Crumbling Ciena Fumbles for Core Values

 

Updated from 9:12 a.m. EST

Frosted by the industrywide spending freeze, Ciena (CIEN) is whittling its business down to the core.

The maker of optical telecom gear Tuesday laid plans to focus its business more closely on its highly successful CoreDirector optical switch. Alas, the idea didn't exactly visit Ciena CEO Gary Smith in a dream: The company arrived at the decision as its customers, big telcos such as Qwest and Sprint, continue to trim back on spending for optical transport gear, which they bought by the warehouseful last year.

Evidence of the pain felt across the telecom industry was served up Tuesday in Ciena's preopen earnings warning. The onetime Wall Street favorite projected a steep loss, undercut analysts' first-quarter revenue expectations for the second time in three months and said it would cut 400 jobs, or 12% of its staff. Its stock, down 90% over a year, dropped 7% to $9.43, steepening a 16% plunge that started Monday.

Sustaining

Despite cutting its staff for the second time in six months, Ciena said it remains committed to spending on the research-and-development efforts that put it in the lead in the optical switching market. "We are sticking with sustained investment strategy in key areas of research and development and key areas of sales," said CEO Gary Smith on a conference call with analysts Tuesday.

But the continued spending on innovation is coming at a steep cost. Ciena says it expects to report a first-quarter operating loss of 19 to 22 cents a share, reversing a year-earlier profit of 18 cents a share. Revenue will plunge more than 50% from a year ago, to around $160 million. In December Ciena projected that first-quarter revenue would fall 30% to 40% from the year-ago $352 million. Analysts expected Ciena to lose 11 cents a share on revenue of $227 million.

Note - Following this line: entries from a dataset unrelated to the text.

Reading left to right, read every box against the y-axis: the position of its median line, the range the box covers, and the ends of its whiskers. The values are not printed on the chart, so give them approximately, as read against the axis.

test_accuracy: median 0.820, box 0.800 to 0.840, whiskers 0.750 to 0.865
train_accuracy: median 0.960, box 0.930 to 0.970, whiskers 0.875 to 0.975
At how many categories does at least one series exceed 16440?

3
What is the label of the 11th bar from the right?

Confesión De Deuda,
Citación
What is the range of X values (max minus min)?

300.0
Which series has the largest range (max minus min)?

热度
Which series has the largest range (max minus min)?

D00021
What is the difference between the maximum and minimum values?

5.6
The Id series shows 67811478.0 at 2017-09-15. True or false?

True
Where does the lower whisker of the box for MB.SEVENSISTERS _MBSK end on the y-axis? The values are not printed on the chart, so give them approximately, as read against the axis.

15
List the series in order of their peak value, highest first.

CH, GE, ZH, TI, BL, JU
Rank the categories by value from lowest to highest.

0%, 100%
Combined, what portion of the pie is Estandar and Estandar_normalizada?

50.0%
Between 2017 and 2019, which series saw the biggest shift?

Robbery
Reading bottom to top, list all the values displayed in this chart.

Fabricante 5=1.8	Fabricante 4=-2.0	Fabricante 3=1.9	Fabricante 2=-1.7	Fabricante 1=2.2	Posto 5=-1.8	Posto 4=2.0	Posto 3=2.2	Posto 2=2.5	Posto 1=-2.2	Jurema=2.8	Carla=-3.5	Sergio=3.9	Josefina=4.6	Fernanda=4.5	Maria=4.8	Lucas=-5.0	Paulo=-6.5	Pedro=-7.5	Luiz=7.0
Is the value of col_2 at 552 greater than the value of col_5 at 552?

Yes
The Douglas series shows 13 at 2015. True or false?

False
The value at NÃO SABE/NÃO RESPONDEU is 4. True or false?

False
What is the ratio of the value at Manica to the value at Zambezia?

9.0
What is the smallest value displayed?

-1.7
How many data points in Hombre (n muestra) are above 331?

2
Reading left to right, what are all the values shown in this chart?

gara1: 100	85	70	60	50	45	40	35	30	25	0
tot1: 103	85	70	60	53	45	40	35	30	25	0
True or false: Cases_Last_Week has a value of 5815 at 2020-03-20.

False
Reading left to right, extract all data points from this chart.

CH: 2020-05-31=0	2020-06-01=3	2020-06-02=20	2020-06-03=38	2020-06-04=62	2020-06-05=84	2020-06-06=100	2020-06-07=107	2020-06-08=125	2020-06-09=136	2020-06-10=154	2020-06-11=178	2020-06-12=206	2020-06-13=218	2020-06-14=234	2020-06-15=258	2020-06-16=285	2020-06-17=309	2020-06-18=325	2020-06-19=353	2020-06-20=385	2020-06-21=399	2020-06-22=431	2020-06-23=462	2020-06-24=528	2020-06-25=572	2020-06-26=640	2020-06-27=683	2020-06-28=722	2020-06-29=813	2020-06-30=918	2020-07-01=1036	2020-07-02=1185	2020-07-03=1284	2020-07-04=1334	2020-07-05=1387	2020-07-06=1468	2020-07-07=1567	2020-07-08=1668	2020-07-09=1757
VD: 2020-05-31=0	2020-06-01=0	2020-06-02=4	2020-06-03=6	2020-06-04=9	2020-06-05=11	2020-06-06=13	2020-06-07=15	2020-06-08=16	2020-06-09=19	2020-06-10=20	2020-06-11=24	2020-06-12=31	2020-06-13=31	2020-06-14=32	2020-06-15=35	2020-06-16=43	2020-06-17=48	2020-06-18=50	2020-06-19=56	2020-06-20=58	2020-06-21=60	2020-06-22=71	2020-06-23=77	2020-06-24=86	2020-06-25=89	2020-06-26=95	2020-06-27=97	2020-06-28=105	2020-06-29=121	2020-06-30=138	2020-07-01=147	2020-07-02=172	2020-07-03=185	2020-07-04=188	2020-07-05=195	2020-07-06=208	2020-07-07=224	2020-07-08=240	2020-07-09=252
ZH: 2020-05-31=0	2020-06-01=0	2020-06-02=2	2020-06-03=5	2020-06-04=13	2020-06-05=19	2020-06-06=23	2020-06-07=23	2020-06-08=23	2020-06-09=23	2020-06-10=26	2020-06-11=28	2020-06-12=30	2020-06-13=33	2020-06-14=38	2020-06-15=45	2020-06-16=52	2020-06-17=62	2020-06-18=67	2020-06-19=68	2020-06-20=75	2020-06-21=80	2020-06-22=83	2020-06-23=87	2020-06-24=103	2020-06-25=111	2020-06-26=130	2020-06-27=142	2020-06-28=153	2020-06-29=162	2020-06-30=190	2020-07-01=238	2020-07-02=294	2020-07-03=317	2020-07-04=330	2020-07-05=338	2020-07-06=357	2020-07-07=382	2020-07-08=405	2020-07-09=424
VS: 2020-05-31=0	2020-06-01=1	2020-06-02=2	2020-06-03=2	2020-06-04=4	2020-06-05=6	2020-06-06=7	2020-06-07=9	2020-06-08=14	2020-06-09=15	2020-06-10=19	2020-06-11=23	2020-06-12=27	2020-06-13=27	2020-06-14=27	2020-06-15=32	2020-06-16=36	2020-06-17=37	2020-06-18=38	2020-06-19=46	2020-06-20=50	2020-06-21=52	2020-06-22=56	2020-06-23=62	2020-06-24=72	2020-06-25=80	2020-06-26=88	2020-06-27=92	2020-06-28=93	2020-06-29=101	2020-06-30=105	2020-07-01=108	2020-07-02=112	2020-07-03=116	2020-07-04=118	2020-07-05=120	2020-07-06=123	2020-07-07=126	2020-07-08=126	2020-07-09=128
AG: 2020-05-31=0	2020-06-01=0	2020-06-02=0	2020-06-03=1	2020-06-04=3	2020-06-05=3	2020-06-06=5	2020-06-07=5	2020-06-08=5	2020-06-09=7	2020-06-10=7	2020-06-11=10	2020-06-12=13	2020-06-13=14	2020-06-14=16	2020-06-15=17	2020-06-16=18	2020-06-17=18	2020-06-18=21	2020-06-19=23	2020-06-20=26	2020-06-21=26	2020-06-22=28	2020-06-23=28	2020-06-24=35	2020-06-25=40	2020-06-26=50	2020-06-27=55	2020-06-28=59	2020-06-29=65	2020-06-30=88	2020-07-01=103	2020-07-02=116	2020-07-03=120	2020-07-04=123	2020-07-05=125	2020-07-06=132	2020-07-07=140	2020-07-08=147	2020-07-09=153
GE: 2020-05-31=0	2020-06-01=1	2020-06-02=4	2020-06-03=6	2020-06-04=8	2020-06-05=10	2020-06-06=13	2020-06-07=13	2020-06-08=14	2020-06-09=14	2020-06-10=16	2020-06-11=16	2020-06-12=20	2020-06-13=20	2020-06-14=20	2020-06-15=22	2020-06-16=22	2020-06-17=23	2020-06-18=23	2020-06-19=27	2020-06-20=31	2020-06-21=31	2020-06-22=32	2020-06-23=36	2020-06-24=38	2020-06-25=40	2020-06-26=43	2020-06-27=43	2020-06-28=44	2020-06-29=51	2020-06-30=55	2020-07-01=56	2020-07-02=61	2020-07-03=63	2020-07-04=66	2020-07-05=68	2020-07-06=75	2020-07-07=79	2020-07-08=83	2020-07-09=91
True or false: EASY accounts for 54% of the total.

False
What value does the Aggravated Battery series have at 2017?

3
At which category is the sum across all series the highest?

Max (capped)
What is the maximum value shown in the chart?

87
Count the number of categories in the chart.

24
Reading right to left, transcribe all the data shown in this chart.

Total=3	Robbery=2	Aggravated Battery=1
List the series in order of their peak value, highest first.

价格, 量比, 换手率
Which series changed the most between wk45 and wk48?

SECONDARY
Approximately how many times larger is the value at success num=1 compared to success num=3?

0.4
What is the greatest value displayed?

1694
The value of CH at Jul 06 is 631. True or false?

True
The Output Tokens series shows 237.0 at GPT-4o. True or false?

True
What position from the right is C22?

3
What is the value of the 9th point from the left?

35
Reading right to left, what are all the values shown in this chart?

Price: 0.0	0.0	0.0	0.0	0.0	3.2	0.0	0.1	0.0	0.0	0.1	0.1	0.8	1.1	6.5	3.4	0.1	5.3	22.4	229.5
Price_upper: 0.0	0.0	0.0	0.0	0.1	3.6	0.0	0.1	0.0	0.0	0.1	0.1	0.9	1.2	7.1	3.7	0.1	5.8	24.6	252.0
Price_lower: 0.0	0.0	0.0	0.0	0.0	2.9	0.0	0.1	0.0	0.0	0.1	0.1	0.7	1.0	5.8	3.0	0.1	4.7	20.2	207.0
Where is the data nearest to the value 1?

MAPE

Without offering any specific guidance, Ciena also said it expects second-quarter revenue to be flat with or below first-quarter levels. Analysts had projected second-quarter revenue of $222 million, down from the year-ago $425 million.

The Overhang

It wasn't always this way in the telecom industry. In the late 1990s telecom stocks rocketed skyward on the thinking that the Internet would represent the greatest business advance, and the best investment opportunity, in a generation. Wall Street raised billions of dollars to build new networks, creating a whole new class of highly speculative companies. Ciena, once a supplier to many of these now-failed telcos, was among the favorites of the fast-growing networking industry.

But when the bubble popped, the industry stopped spending, forcing shops like Ciena and its bigger peers, such as Lucent, Nortel and Cisco, to cut costs and pull out of some businesses altogether. Nearly 300 of the jobs Ciena is cutting involve long-haul optical transport gear production. The industry is sitting on a surplus of this gear, since new network construction screeched to a halt last year.

Ciena will take about $10 million in charges to cut jobs and close its Marlborough, Mass., plant. The company also said it was reviewing it current inventory supply and measuring it against expected revenues. It wouldn't be a big surprise if the company figured in some additional charges related to excess inventory in the coming quarters.

Bright Spot

At least the glut of parts won't be coming from its optical switch production. CoreDirector has long been the center of Ciena's plan to offset the shift in buying trends away from long-distance network construction and toward more efficient traffic management and local network expansion, or metro, projects.

CoreDirector, the industry's favorite optical switch last year, is expected to represent 50% of revenues by the June quarter, up from 20% last quarter, say Ciena executives.

The optical switch remains a must-buy even for cash-strapped telcos, because it enables them to direct more traffic more efficiently over their networks. Ciena said Tuesday that CoreDirector added another big customer during the first quarter, presumably AT&T, but neither company would confirm that.

If this stock's going to revive, Ciena's going to need more CoreDirector business, and fast.